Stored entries

Content starts

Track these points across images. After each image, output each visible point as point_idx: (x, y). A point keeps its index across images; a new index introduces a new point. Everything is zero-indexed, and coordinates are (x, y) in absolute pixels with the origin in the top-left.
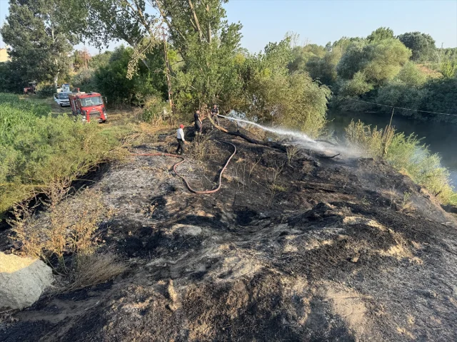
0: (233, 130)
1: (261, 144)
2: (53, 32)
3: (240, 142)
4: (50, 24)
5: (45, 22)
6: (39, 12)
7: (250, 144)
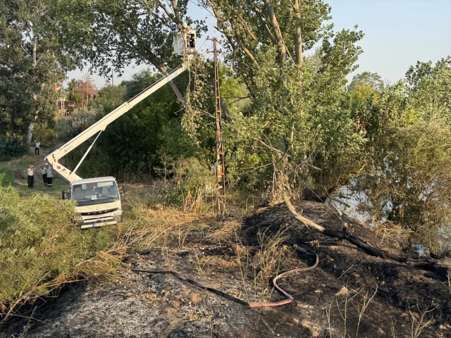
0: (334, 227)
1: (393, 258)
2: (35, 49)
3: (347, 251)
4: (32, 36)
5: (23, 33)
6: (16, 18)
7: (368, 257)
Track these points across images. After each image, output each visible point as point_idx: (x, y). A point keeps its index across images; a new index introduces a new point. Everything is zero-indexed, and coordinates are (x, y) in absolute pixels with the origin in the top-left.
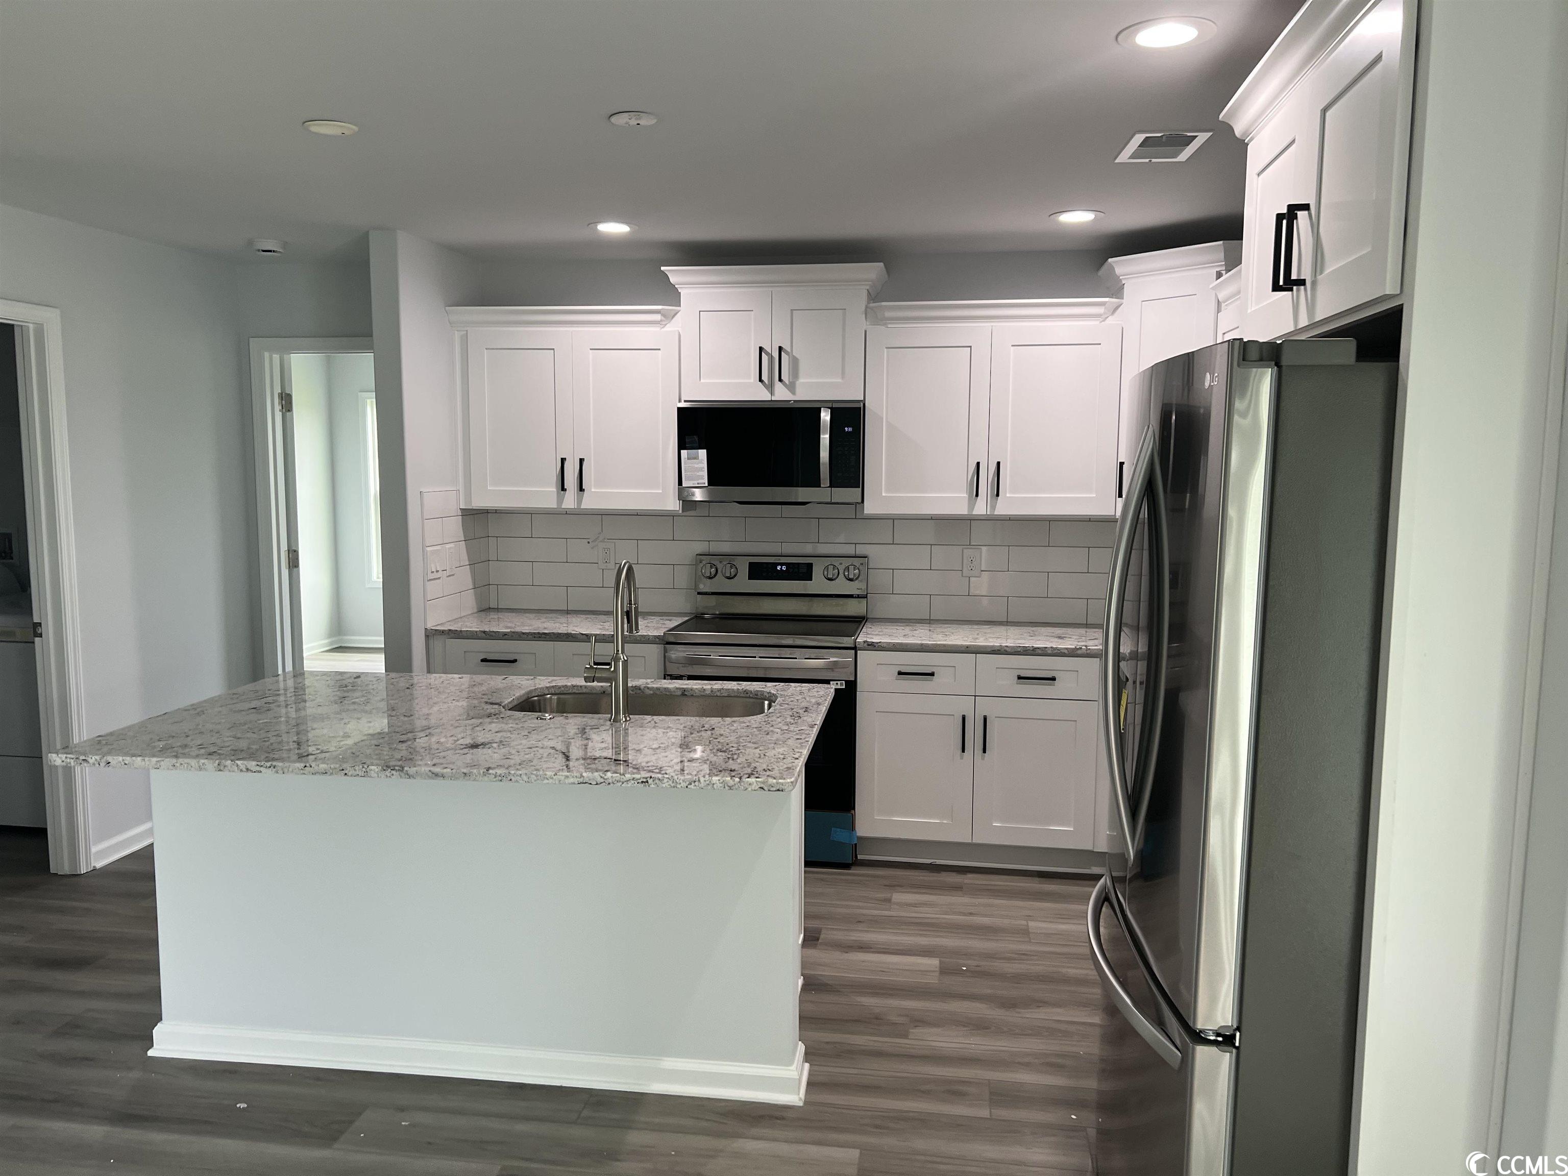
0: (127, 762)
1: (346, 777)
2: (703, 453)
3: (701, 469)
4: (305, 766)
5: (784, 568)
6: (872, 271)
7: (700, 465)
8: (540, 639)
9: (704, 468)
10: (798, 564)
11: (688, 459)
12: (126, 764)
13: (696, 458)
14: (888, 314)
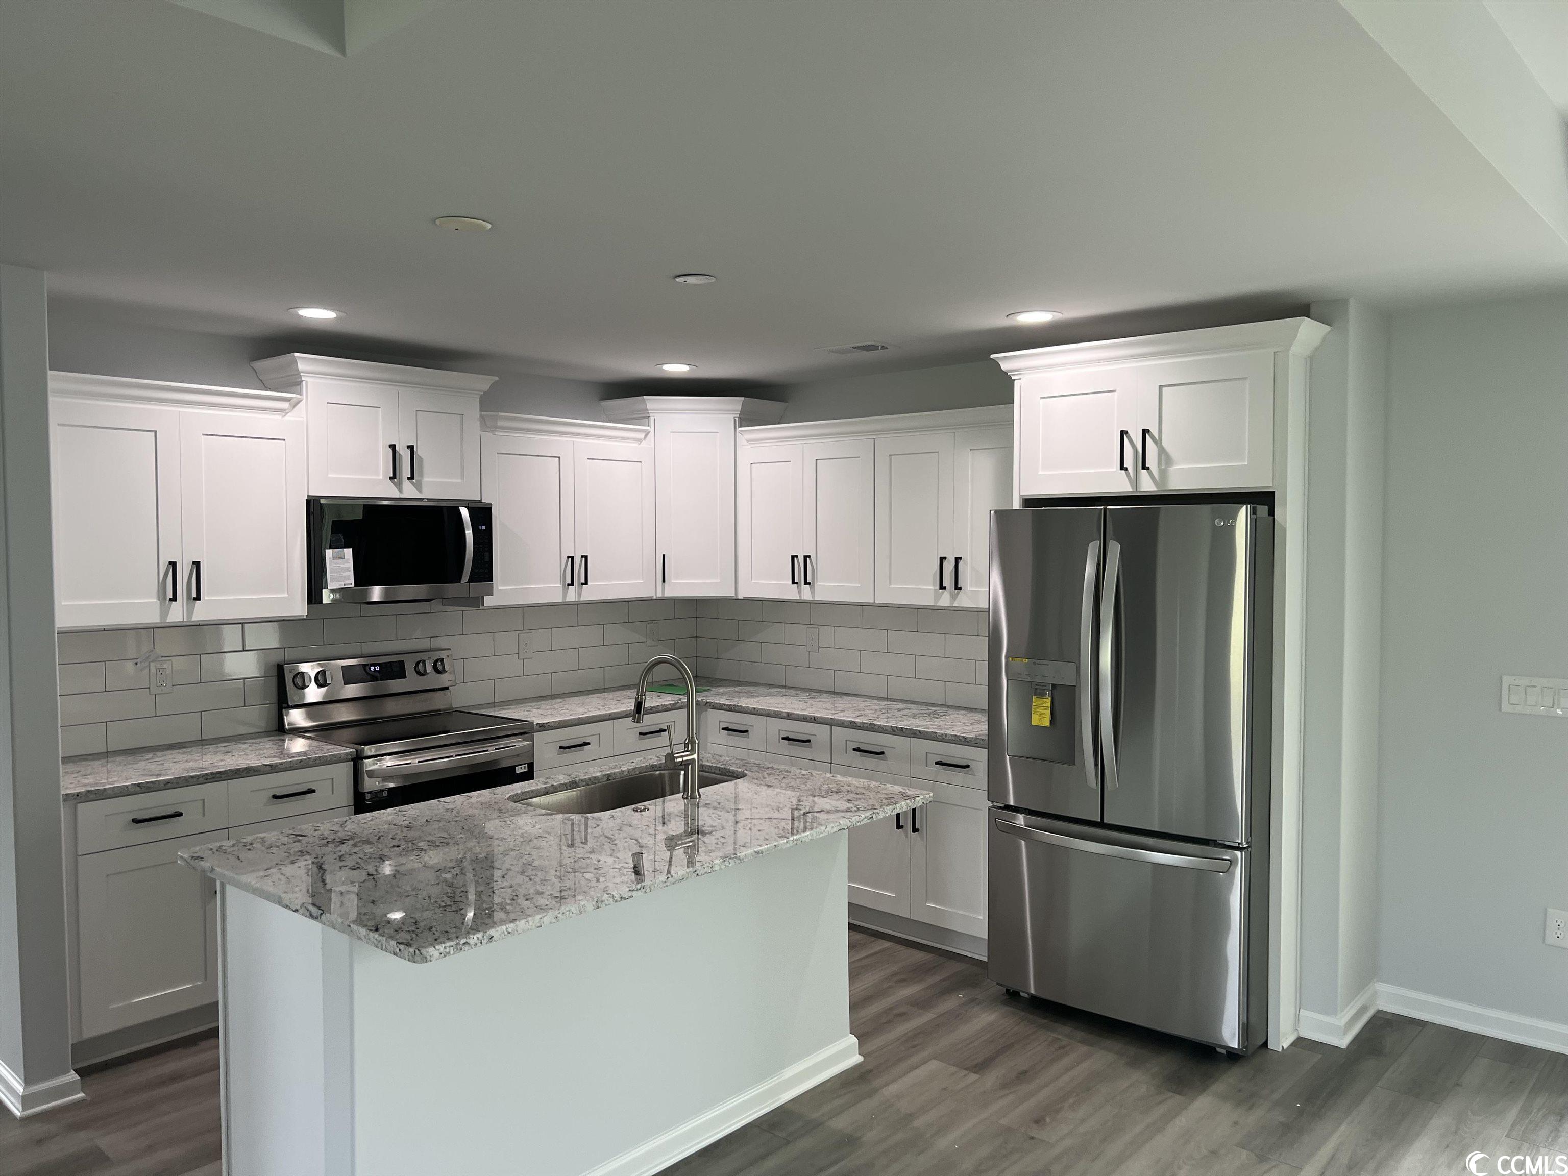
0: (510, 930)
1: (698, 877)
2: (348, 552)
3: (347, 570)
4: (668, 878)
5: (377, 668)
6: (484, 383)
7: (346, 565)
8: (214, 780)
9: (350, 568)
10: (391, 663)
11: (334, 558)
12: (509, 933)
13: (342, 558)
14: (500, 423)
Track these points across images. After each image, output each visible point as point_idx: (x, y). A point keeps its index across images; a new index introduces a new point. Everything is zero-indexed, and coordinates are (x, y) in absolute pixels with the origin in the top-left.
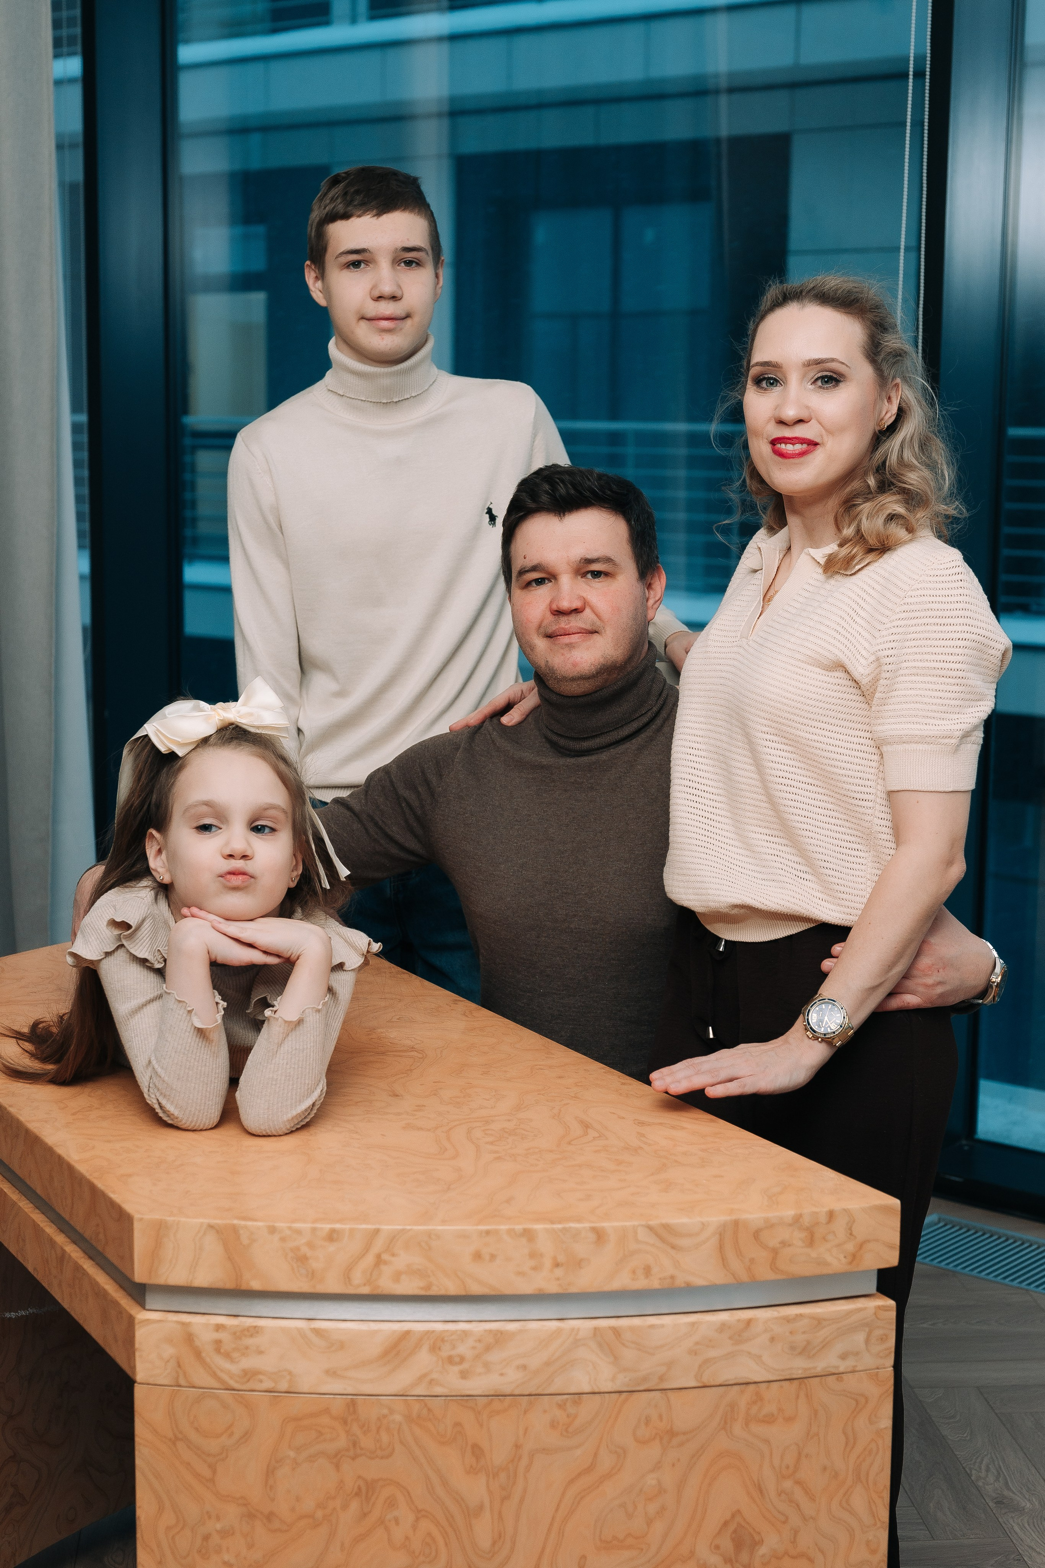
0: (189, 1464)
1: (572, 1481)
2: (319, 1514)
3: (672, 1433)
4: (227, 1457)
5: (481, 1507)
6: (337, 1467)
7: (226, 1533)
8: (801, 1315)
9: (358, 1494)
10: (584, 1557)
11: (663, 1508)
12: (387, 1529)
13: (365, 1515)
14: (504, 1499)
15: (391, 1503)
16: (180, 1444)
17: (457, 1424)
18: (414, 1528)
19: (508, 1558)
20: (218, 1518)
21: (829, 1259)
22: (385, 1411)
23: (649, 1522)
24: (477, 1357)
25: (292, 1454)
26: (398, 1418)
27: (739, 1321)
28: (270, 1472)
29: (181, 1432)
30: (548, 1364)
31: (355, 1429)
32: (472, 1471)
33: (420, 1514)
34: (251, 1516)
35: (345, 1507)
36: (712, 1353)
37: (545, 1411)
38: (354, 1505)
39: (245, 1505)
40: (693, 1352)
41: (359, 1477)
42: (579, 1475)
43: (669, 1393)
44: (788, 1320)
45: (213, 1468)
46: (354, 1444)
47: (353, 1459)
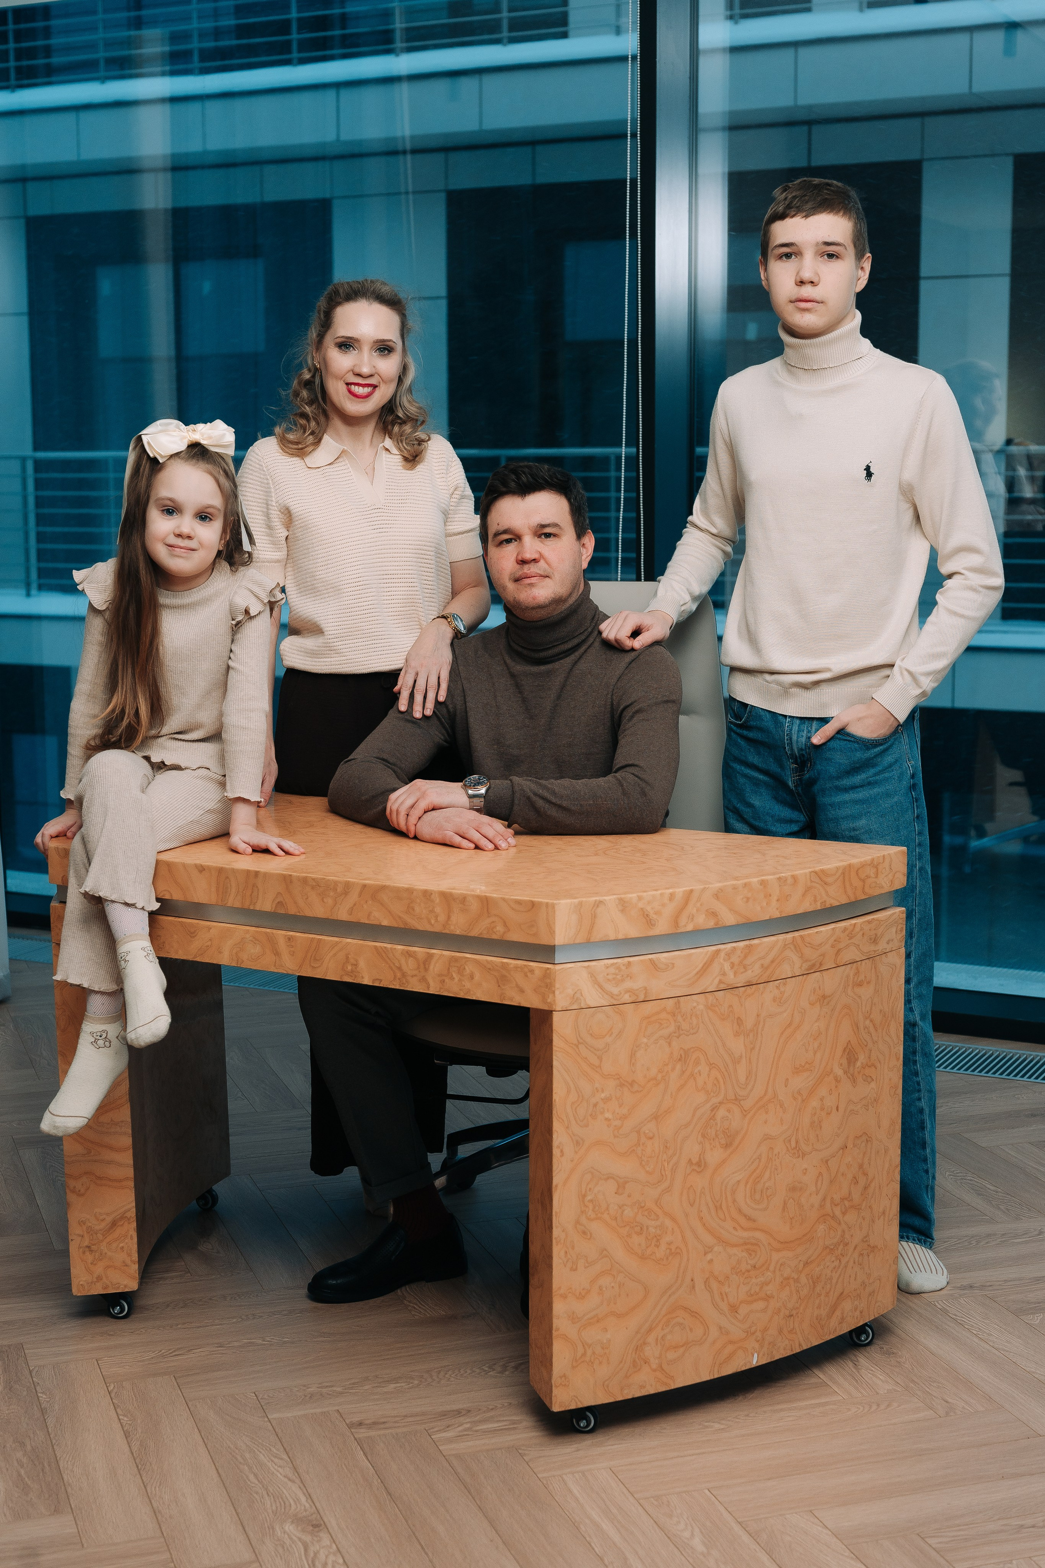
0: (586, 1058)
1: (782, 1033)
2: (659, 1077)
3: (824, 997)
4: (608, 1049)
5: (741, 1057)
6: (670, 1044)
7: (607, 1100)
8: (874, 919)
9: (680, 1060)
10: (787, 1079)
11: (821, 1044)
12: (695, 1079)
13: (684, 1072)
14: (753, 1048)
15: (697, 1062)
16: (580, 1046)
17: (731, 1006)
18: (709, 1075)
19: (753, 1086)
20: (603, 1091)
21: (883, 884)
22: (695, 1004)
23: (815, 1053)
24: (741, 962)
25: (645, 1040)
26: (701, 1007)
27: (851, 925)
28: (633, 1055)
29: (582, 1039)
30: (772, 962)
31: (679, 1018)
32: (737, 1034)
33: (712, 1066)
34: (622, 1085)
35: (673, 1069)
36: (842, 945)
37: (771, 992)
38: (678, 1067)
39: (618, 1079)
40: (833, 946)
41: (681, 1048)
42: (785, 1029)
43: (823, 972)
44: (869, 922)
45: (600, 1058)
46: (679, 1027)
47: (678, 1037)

Content ends

- Requirement -
Recast the lines above as a Markdown table with a Row column holding the row number and a Line column holding the line, skipping any blank lines. Leave the pictures out of your answer.

- Exercise response -
| Row | Line |
|---|---|
| 1 | Track these points across images. After each image, output each visible point as point_idx: (x, y). A point keeps its index across images; a new index introduces a new point. Everything is zero-indexed, and coordinates are (x, y) in absolute pixels with the origin in the top-left. |
| 2 | 0: (233, 130) |
| 3 | 1: (261, 144) |
| 4 | 2: (53, 32) |
| 5 | 3: (240, 142) |
| 6 | 4: (50, 24) |
| 7 | 5: (45, 22) |
| 8 | 6: (39, 12) |
| 9 | 7: (250, 144) |
| 10 | 0: (334, 227) |
| 11 | 1: (393, 258) |
| 12 | 2: (35, 49) |
| 13 | 3: (347, 251) |
| 14 | 4: (32, 36) |
| 15 | 5: (23, 33) |
| 16 | 6: (16, 18) |
| 17 | 7: (368, 257) |
| 18 | Track these points across images. After each image, output each visible point as point_idx: (x, y). A point keeps its index across images; a new index introduces a new point. Everything is zero-indexed, and coordinates are (x, y) in absolute pixels with the origin in the top-left. |
| 19 | 0: (127, 762) |
| 20 | 1: (346, 777) |
| 21 | 2: (703, 453) |
| 22 | 3: (701, 469) |
| 23 | 4: (305, 766) |
| 24 | 5: (784, 568) |
| 25 | 6: (872, 271) |
| 26 | 7: (700, 465) |
| 27 | 8: (540, 639) |
| 28 | 9: (704, 468) |
| 29 | 10: (798, 564) |
| 30 | 11: (688, 459) |
| 31 | 12: (126, 764) |
| 32 | 13: (696, 458) |
| 33 | 14: (888, 314) |
| 34 | 0: (510, 930) |
| 35 | 1: (698, 877) |
| 36 | 2: (348, 552) |
| 37 | 3: (347, 570) |
| 38 | 4: (668, 878) |
| 39 | 5: (377, 668) |
| 40 | 6: (484, 383) |
| 41 | 7: (346, 565) |
| 42 | 8: (214, 780) |
| 43 | 9: (350, 568) |
| 44 | 10: (391, 663) |
| 45 | 11: (334, 558) |
| 46 | 12: (509, 933) |
| 47 | 13: (342, 558) |
| 48 | 14: (500, 423) |
| 49 | Track these points across images. After each image, output each visible point as point_idx: (x, y). A point keeps its index across images; a new index introduces a new point. Everything is zero-indexed, and coordinates are (x, y) in absolute pixels with the origin in the top-left. |
| 50 | 0: (189, 1464) |
| 51 | 1: (572, 1481) |
| 52 | 2: (319, 1514) |
| 53 | 3: (672, 1433) |
| 54 | 4: (227, 1457) |
| 55 | 5: (481, 1507) |
| 56 | 6: (337, 1467) |
| 57 | 7: (226, 1533) |
| 58 | 8: (801, 1315) |
| 59 | 9: (358, 1494) |
| 60 | 10: (584, 1557) |
| 61 | 11: (663, 1508) |
| 62 | 12: (387, 1529) |
| 63 | 13: (365, 1515) |
| 64 | 14: (504, 1499) |
| 65 | 15: (391, 1503) |
| 66 | 16: (180, 1444) |
| 67 | 17: (457, 1424) |
| 68 | 18: (414, 1528) |
| 69 | 19: (508, 1558) |
| 70 | 20: (218, 1518) |
| 71 | 21: (829, 1259) |
| 72 | 22: (385, 1411) |
| 73 | 23: (649, 1522) |
| 74 | 24: (477, 1357) |
| 75 | 25: (292, 1454) |
| 76 | 26: (398, 1418) |
| 77 | 27: (739, 1321) |
| 78 | 28: (270, 1472) |
| 79 | 29: (181, 1432) |
| 80 | 30: (548, 1364) |
| 81 | 31: (355, 1429) |
| 82 | 32: (472, 1471) |
| 83 | 33: (420, 1514) |
| 84 | 34: (251, 1516) |
| 85 | 35: (345, 1507) |
| 86 | 36: (712, 1353) |
| 87 | 37: (545, 1411) |
| 88 | 38: (354, 1505) |
| 89 | 39: (245, 1505) |
| 90 | 40: (693, 1352) |
| 91 | 41: (359, 1477) |
| 92 | 42: (579, 1475) |
| 93 | 43: (669, 1393) |
| 94 | 44: (788, 1320) |
| 95 | 45: (213, 1468) |
| 96 | 46: (354, 1444) |
| 97 | 47: (353, 1459) |
| 98 | 0: (586, 1058) |
| 99 | 1: (782, 1033) |
| 100 | 2: (659, 1077) |
| 101 | 3: (824, 997) |
| 102 | 4: (608, 1049) |
| 103 | 5: (741, 1057) |
| 104 | 6: (670, 1044) |
| 105 | 7: (607, 1100) |
| 106 | 8: (874, 919) |
| 107 | 9: (680, 1060) |
| 108 | 10: (787, 1079) |
| 109 | 11: (821, 1044) |
| 110 | 12: (695, 1079) |
| 111 | 13: (684, 1072) |
| 112 | 14: (753, 1048) |
| 113 | 15: (697, 1062) |
| 114 | 16: (580, 1046) |
| 115 | 17: (731, 1006) |
| 116 | 18: (709, 1075) |
| 117 | 19: (753, 1086) |
| 118 | 20: (603, 1091) |
| 119 | 21: (883, 884) |
| 120 | 22: (695, 1004) |
| 121 | 23: (815, 1053) |
| 122 | 24: (741, 962) |
| 123 | 25: (645, 1040) |
| 124 | 26: (701, 1007) |
| 125 | 27: (851, 925) |
| 126 | 28: (633, 1055) |
| 127 | 29: (582, 1039) |
| 128 | 30: (772, 962) |
| 129 | 31: (679, 1018) |
| 130 | 32: (737, 1034) |
| 131 | 33: (712, 1066) |
| 132 | 34: (622, 1085) |
| 133 | 35: (673, 1069) |
| 134 | 36: (842, 945) |
| 135 | 37: (771, 992) |
| 136 | 38: (678, 1067) |
| 137 | 39: (618, 1079) |
| 138 | 40: (833, 946) |
| 139 | 41: (681, 1048) |
| 140 | 42: (785, 1029) |
| 141 | 43: (823, 972) |
| 142 | 44: (869, 922) |
| 143 | 45: (600, 1058) |
| 144 | 46: (679, 1027) |
| 145 | 47: (678, 1037) |